Kirkus Reviews QR Code
SOY LA AVON LADY by Lorraine López

SOY LA AVON LADY

and Other Stories

by Lorraine López

Pub Date: May 1st, 2001
ISBN: 1-880684-86-1
Publisher: Curbstone Press

Assimilation into American culture and abrasive family dynamics are the subjects of the 11 finely crafted stories gathered in this striking debut collection.
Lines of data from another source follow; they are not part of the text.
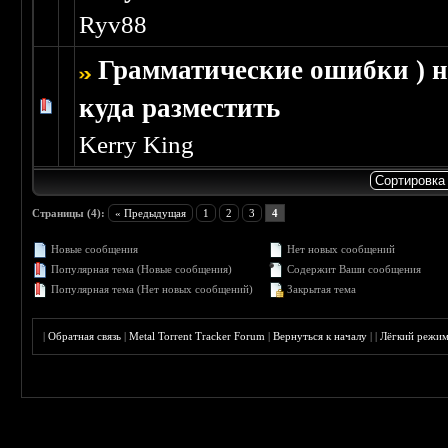
Ryv88
Грамматические ошибки ) н
куда разместить
Голосов: 0 - Средняя оценка: 0 из 5
1
2
3
4
5
Kerry King
Страницы (4):
« Предыдущая
1
2
3
4
Новые сообщения
Нет новых сообщений
Популярная тема (Новые сообщения)
Содержит Ваши сообщения
Популярная тема (Нет новых сообщений)
Закрытая тема
|
Обратная связь
|
Metal Torrent Tracker Forum
|
Вернуться к началу
|
|
Лёгкий режи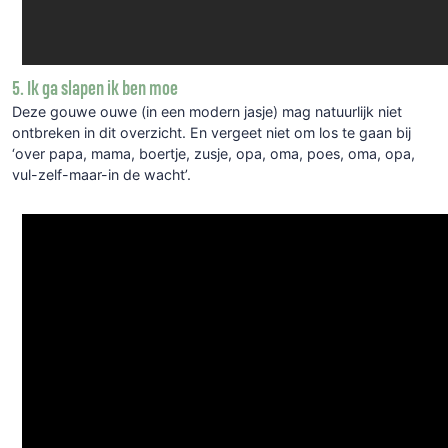
5. Ik ga slapen ik ben moe
Deze gouwe ouwe (in een modern jasje) mag natuurlijk niet
ontbreken in dit overzicht. En vergeet niet om los te gaan bij
‘over papa, mama, boertje, zusje, opa, oma, poes, oma, opa,
vul-zelf-maar-in de wacht’.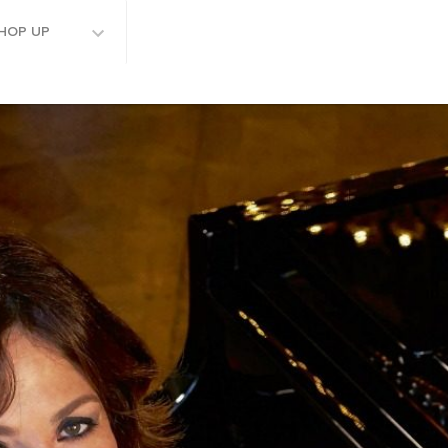
HOP UP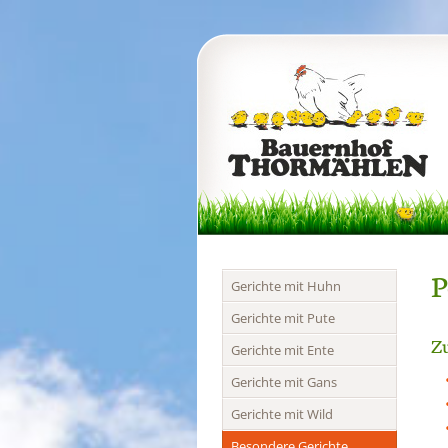
P
Navigation
Gerichte mit Huhn
überspringen
Gerichte mit Pute
Zu
Gerichte mit Ente
Gerichte mit Gans
Gerichte mit Wild
Besondere Gerichte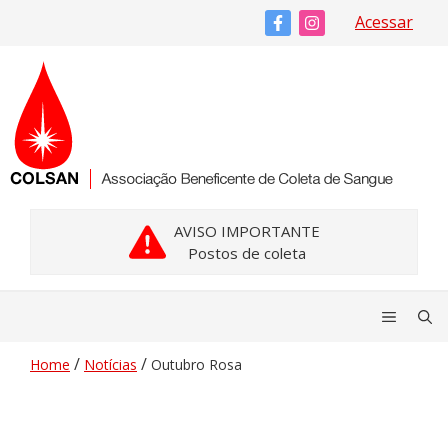
Pular
Acessar
para
o
conteúdo
AVISO IMPORTANTE
Postos de coleta
Menu
/
/
Home
Notícias
Outubro Rosa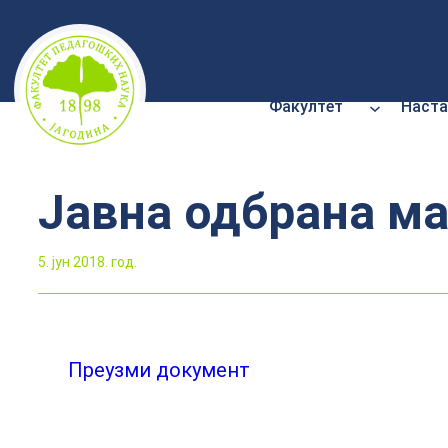
Скочи
на
садржај
Факултет
Наста
Јавна одбрана ма
5. јун 2018. год.
Преузми документ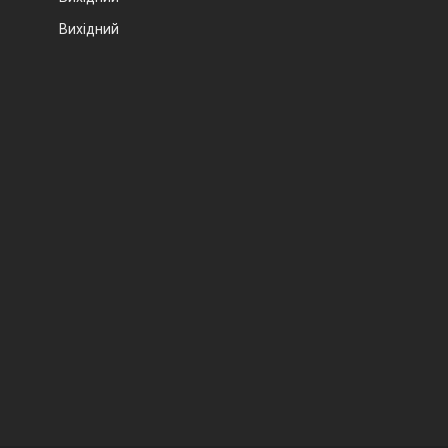
Вихідний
López’s characters are (mostly southwestern) Latinos attempting to fit in wherever they’re denied entry: the overweight, irascible adolescent narrator of “Sophia”—a profane, female Holden Caulfield; the disabled protagonist of “Frostbite,” a distracted grandfather whose extended families’ unending misfortunes comprise a carnival of maladjustment and underachievement; and the title story’s unbeauteous narrator, who suffers through such inglorious ordeals as a pet cat’s hospitalization for asthma and a perilous motorcycle ride with an affable “rapist and pillager.” Several stories focus on the culture-shocked experiences of Elaine and Aaron Singer, a mixed couple who find themselves out of place wherever they go, and several others develop realistically and plaintively from such unique premises as a widower’s unusual strategy for summoning his former wife’s spirit (“The Tatting Man”) and the “punishment” awaiting an unlucky 13-year-old who accidentally kills an elderly neighbor with his new deer rifle (“To Control a Rabid Rodent”). López is an original, and this fine collection, which won its publisher’s inaugural Miguel Marmol Prize for fiction, is a thoroughgoing delight.